#### Ingest lap_times folder

#### Step 1 - Read the CSV file using the spark dataframe reader API

In [0]:
%run "../includes/common_functions"

In [0]:
%run "../includes/configuration"


In [0]:
dbutils.widgets.text("p_data_source", "")
v_data_source = dbutils.widgets.get("p_data_source")

In [0]:
dbutils.widgets.text("p_file_date", "2021-03-21")
v_file_date = dbutils.widgets.get("p_file_date")

In [0]:
from pyspark.sql.types import StructType, StructField, IntegerType, StringType
lap_times_schema = StructType(fields=[StructField("raceId", IntegerType(), False),
                                      StructField("driverId", IntegerType(), True),
                                      StructField("lap", IntegerType(), True),
                                      StructField("position", IntegerType(), True),
                                      StructField("time", StringType(), True),
                                      StructField("milliseconds", IntegerType(), True)
                                     ])
                                     

In [0]:
lap_times_df = spark.read \
.schema(lap_times_schema) \
.csv(f"/mnt/avinashprojectformula1dl/raw/{v_file_date}/lap_times")

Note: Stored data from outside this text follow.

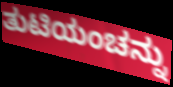
ತುಟಿಯಂಚನ್ನುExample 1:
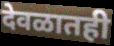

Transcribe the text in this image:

देवळातही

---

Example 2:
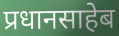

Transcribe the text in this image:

प्रधानसाहेब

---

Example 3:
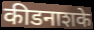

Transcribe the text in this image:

कीडनाशके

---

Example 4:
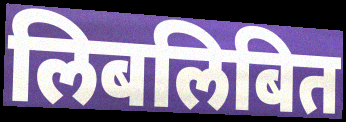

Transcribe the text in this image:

लिबलिबित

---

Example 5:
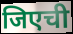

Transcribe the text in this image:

जिएची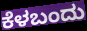
ಕೆಳಬಂದು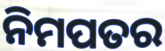
ନିମପତର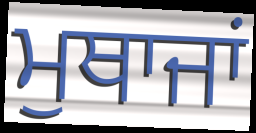
ਮੁਥਾਜਾਂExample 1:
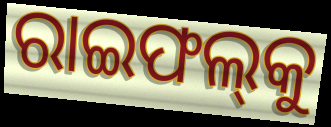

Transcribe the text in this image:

ରାଇଫଲ୍‍କୁ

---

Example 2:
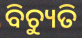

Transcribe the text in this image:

ବିଚ୍ୟୁତି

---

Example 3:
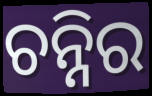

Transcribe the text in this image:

ଚନ୍ନିର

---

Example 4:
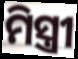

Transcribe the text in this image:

ମିସ୍ତ୍ରୀ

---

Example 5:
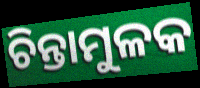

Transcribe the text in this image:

ଚିନ୍ତାମୁଳକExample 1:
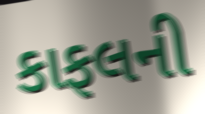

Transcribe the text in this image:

કાફલની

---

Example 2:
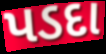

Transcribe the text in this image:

પડદા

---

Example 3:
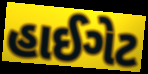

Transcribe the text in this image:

હાઈગેટ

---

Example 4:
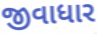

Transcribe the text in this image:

જીવાધાર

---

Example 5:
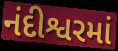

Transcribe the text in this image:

નંદીશ્વરમાં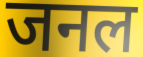
जनल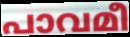
പാവമീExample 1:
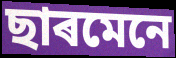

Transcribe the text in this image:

ছাৰমেনে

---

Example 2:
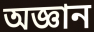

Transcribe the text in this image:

অজ্ঞান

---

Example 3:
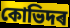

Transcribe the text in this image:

কোভিদৰ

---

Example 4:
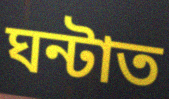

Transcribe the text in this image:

ঘন্টাত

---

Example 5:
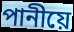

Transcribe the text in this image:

পানীয়ে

Step 2 - Rename columns and add new columns
1. Rename driverId and raceId
1. Add ingestion_date with current timestamp

In [0]:
lap_times_with_ingestion_date_df = add_ingestion_date(lap_times_df)

In [0]:
from pyspark.sql.functions import current_timestamp ,lit
final_df = lap_times_df.withColumnRenamed("driverId", "driver_id") \
.withColumnRenamed("raceId", "race_id") \
.withColumn("ingestion_date", current_timestamp()) \
.withColumn("data_source", lit(v_data_source)) \
.withColumn("file_date", lit(v_file_date))

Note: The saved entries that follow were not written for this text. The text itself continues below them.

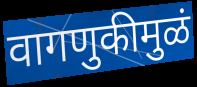
वागणुकीमुळंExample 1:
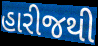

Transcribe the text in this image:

હારીજથી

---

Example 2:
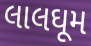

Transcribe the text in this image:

લાલઘૂમ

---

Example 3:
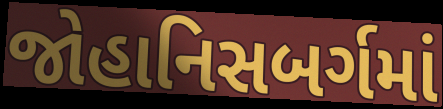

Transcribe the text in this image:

જોહાનિસબર્ગમાં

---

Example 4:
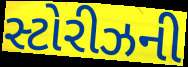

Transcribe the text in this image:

સ્ટોરીઝની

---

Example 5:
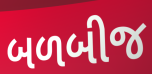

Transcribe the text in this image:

બળબીજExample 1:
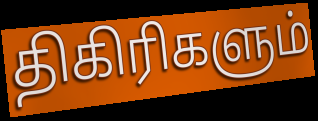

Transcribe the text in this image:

திகிரிகளும்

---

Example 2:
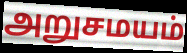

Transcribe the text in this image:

அறுசமயம்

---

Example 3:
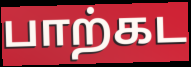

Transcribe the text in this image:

பாற்கட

#### Step 3 - Write to output to processed container in parquet format

In [0]:
merge_condition = "tgt.race_id = src.race_id AND tgt.driver_id = src.driver_id AND tgt.lap = src.lap AND tgt.race_id = src.race_id"
merge_delta_data(final_df, 'f1_processed', 'lap_times', processed_folder_path, merge_condition, 'race_id')


In [0]:
#overwrite_partition(final_df, 'f1_processed', 'lap_times', 'race_id')

In [0]:
dbutils.notebook.exit("Success")

In [0]:
#final_df.write.mode("overwrite").formparquet("/mnt/avinashprojectformula1dl/processed/lap_times")